Amateurs Help Hubble Unveil Spiral

Robert Gendler stitched together a stunning mosaic of spiral galaxy M106, filling in gaps in Hubble coverage with his own and Jay GaBany's ground-based observations.

Spiral galaxy M106
Robert Gendler created this image by combining Hubble observations of M106 with additional ground-based observations from his own and Jay GaBany's telescopes. Click for a larger version.
NASA / ESA / Hubble Heritage Team / R. Gendler

Enjoy a little deep-space beauty to help you over the Wednesday hump. M106, a magnificent spiral galaxy, lies just 23.5 million light-years away in the constellation Canes Venatici. Hubble Space Telescope captured this stunning image with the aid of Robert Gendler, a physician, amateur astronomer, and S&T contributing photographer. Gendler retrieved archival Hubble images of M106 to assemble a mosaic of the galaxy’s center, filling in the gaps where Hubble had little or no coverage with his own and fellow astrophotographer Jay GaBany’s observations.

The galaxy’s center is composed almost entirely of Hubble data, while the outer spiral arms are predominantly Hubble data colorized with ground-based data taken by Gendler’s and GaBany’s 12.5-inch and 20-inch telescopes, located at very dark remote sites in New Mexico, USA.

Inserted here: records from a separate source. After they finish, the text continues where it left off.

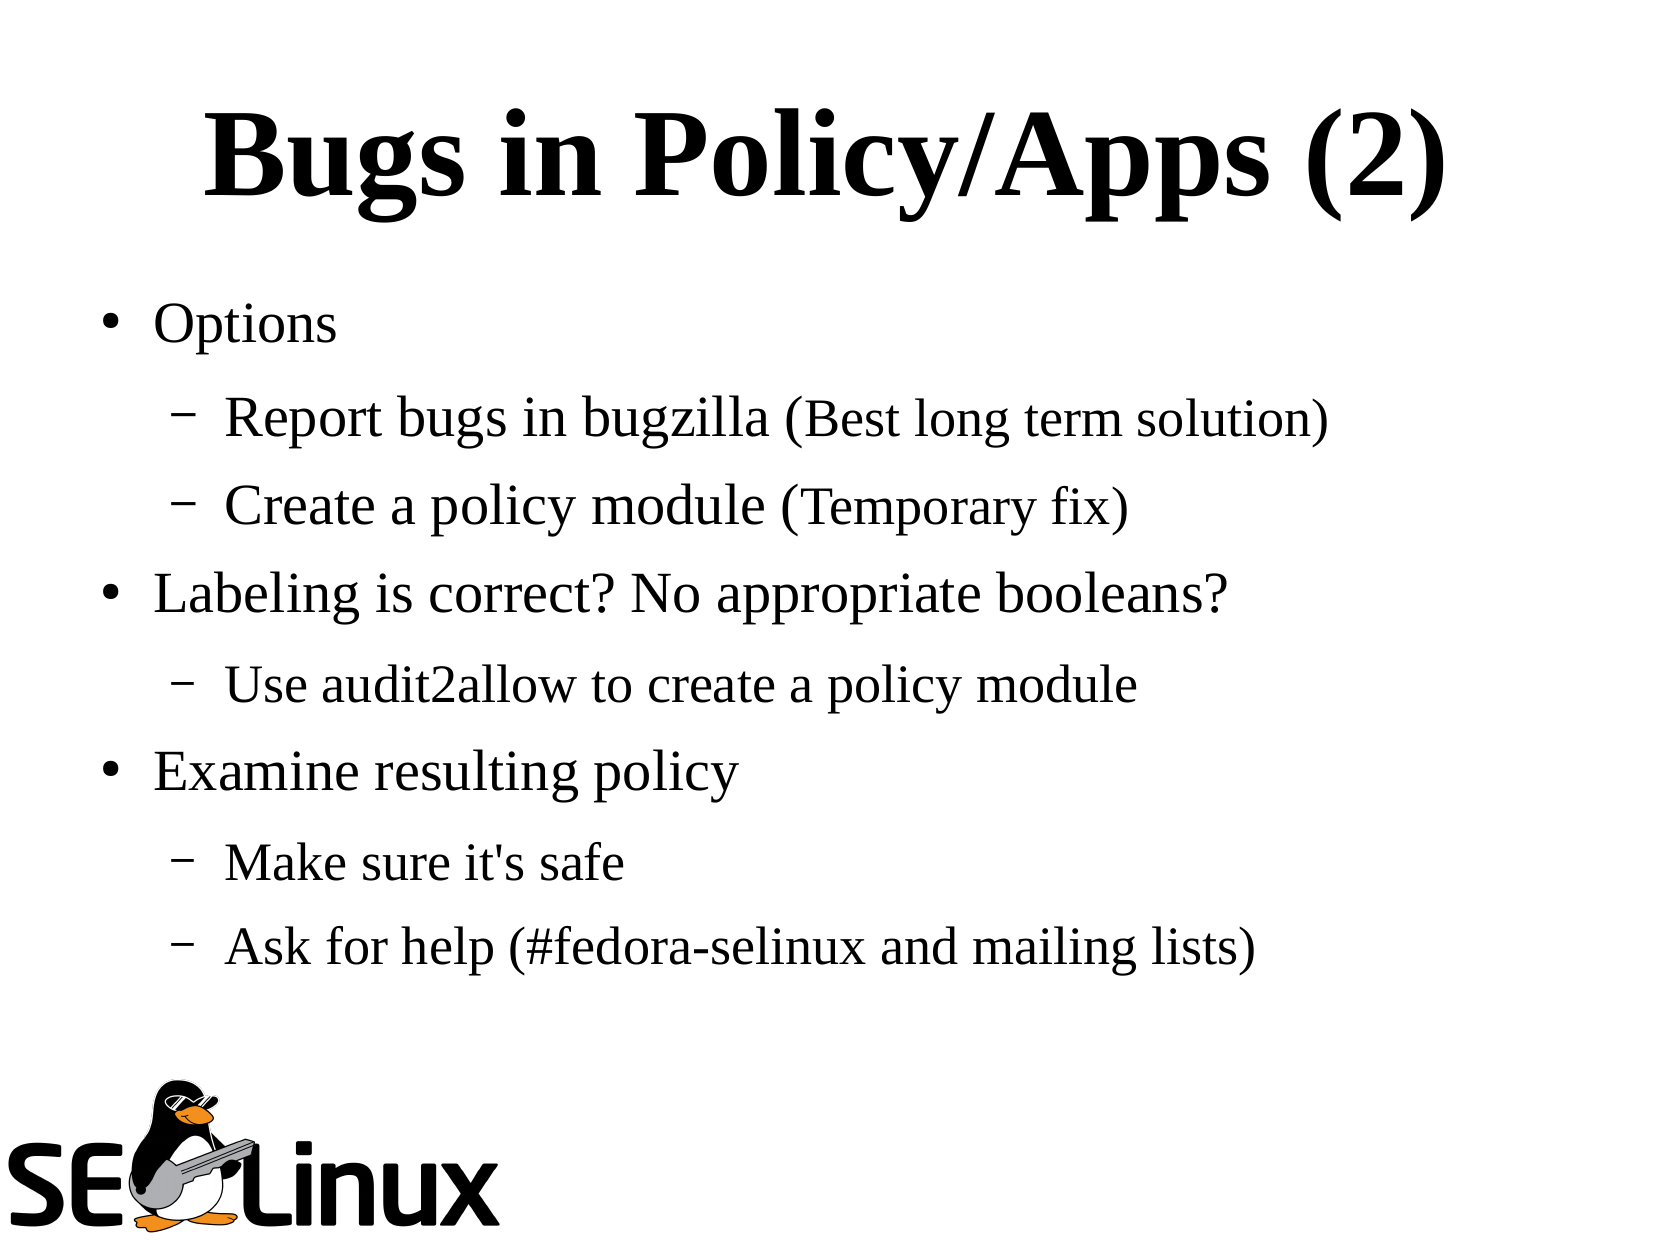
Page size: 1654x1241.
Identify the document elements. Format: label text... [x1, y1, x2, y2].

list Options Report bugs in bugzilla (Best long term solution) Create a policy module (Temporary fix) Labeling is correct? No appropriate booleans? Use audit2allow to create a policy module Examine resulting policy Make sure it's safe Ask for help (#fedora-selinux and mailing lists) [82, 290, 1571, 1010]
picture [0, 919, 526, 1241]
title Bugs in Policy/Apps (2) [82, 49, 1571, 257]
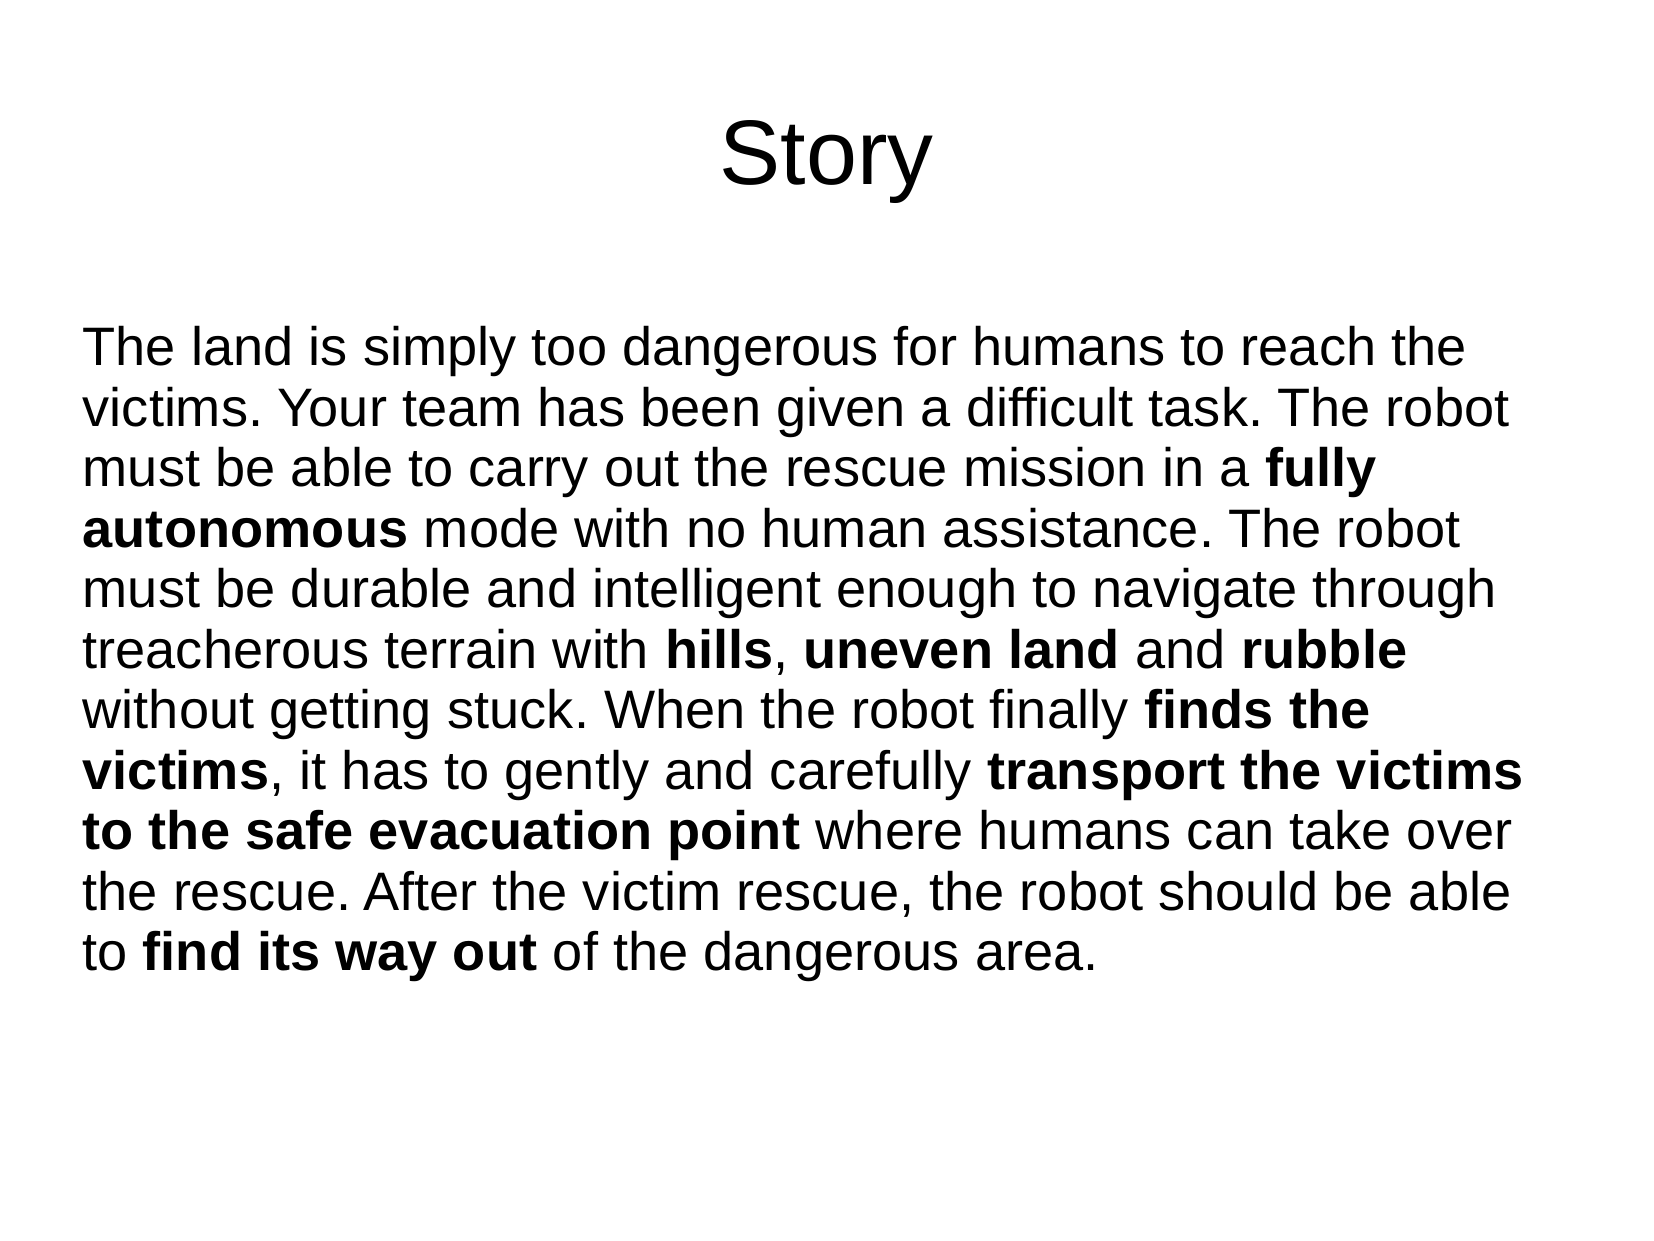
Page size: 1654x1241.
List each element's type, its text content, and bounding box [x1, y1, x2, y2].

Besides being beautiful to look at, the galaxy hosts a tantalizing oddity. At M106’s heart, a black hole feeds on churning gas, and that’s what’s responsible for this image’s bizarre feature: the two red arches that look like “extra” spiral arms. Unlike normal spiral arms, which are made of stars, the red arches are made of hot gas. Astronomers theorize that as the central black hole feeds, it burps jets of material that send shock waves through galactic gas, setting it aglow.